Figure 2 shows the fluid domain of the droplet development process. Figure 2a compares the size relationship of the fluid domain between the droplet development and the primary breakup, and Figure 2b shows the computational grid and boundary conditions of the model. The diameter and the height of the cylindrical computational domain are 60 and 120 mm, respectively. The computational domain is adopted to O-shaped subdivision, and local refinement is performed in the central region. The minimum element size is 1 mm. Realizable k-ε is selected as the turbulence model for the droplet development process, since the LES model cannot be applied to two-way coupling interaction. The degree of secondary breakup of the droplets was evaluated by the Taylor analogy breakup (TAB) model. The droplets generated by the primary breakup are processed into groups of droplets, and the droplet groups are loaded at the position where the primary breakup takes place, as shown in Figure 2a. The results of the primary breakup (droplet size, inclination angle, and average velocity, etc.) are used as the initial conditions for the droplet development process.

Table 2. Parameters and boundary conditions of the droplet development process.

Boundary Conditions and Parameters		Value
Initial velocity of droplet group/(m·s−1)		21.39, 22.50, 23.52
Inclination angle α/°		9.9
Spray cone angle β/°		5.4
Rosin–Rammler distribution	Minimum diameter/μm	10
	Maximum diameter/μm	400
	Mean diameter/μm	11.24
	Spread parameter	2.26

shows the parameters of the droplet development process.

2.2.2. Control Equations of the Droplet Development Process

The droplet development process is solved by the DPM method, that is to say, the trajectory of the droplet can be solved according to the force balance of the droplet. The force balance equation is as follows:

$$m_l\frac{d{u}_l}{dt}=f+m_l\frac{g({\rho }_l-{\rho }_g)}{{\rho }_l}+F_{\mathrm{d}},$$

(10)

where m_l is the droplet mass, u_l corresponds to the droplet velocity, F_d represents the additional force, f is the drag force and can be expressed as:

$$f=m_l\frac{18{\mu }_g}{{\rho }_l{d}_l^2}\frac{C_{D}Re}{24}(u_g-u_l),$$

(11)

where u_g is gas velocity, d_l represents the droplet diameter, μ_g is the dynamic viscosity of air, C_D stands for drag coefficient, Re is the Reynolds number, and the expression is as follows:

$$Re=\frac{{\rho }_g{d}_l\left|u_l-u_g\right|}{{\mu }_g},$$

(12)

2.2.3. Secondary Breakup Model

With the movement of the droplet, the droplet may deform or even breakup under the action of drag force, gravity and additional force, and the fragment of the droplet is resisted by surface tension and viscosity. For inviscid fluids, the gas Weber number (We_g) is employed as a criterion for secondary breakup.

§ **Material provided**
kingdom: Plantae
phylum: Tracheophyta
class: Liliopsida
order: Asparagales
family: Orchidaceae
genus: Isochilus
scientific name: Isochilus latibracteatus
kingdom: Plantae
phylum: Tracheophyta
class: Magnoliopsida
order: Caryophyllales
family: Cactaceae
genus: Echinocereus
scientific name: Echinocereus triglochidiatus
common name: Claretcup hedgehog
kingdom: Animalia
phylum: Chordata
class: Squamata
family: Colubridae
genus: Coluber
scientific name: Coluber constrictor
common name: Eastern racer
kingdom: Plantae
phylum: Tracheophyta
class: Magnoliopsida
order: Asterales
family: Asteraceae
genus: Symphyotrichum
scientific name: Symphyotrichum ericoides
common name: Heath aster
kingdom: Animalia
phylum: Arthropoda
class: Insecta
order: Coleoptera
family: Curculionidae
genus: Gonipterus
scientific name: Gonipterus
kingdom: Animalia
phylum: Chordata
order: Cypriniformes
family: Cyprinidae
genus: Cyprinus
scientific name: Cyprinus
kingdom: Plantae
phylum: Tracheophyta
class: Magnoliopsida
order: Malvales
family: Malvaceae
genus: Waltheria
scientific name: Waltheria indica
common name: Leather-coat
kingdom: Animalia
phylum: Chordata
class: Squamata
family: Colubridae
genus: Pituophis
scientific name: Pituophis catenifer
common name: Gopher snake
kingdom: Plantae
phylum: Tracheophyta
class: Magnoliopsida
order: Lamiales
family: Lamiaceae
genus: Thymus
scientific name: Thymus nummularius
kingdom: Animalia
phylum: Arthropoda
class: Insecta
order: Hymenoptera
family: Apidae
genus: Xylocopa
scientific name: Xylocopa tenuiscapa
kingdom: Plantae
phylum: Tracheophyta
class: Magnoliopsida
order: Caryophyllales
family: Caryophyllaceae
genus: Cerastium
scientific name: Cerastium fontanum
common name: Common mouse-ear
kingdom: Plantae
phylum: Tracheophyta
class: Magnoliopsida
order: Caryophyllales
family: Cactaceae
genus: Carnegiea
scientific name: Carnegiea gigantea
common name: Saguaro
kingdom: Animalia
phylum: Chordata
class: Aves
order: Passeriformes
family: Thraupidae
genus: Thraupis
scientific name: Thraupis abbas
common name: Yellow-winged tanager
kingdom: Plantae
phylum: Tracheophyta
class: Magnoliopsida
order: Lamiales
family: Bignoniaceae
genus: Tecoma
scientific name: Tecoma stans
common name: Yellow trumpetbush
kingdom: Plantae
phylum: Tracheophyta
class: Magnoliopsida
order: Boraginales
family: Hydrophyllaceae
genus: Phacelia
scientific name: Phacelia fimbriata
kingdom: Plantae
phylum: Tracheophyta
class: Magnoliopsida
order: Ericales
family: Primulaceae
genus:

§ **Problem description**
Reproduce the passage of the droplet development text between "2.2.3. Secondary Breakup" and "for secondary breakup.", inclusive.

§ **The completed task**
2.2.3. Secondary Breakup Model

With the movement of the droplet, the droplet may deform or even breakup under the action of drag force, gravity and additional force, and the fragment of the droplet is resisted by surface tension and viscosity. For inviscid fluids, the gas Weber number (We_g) is employed as a criterion for secondary breakup.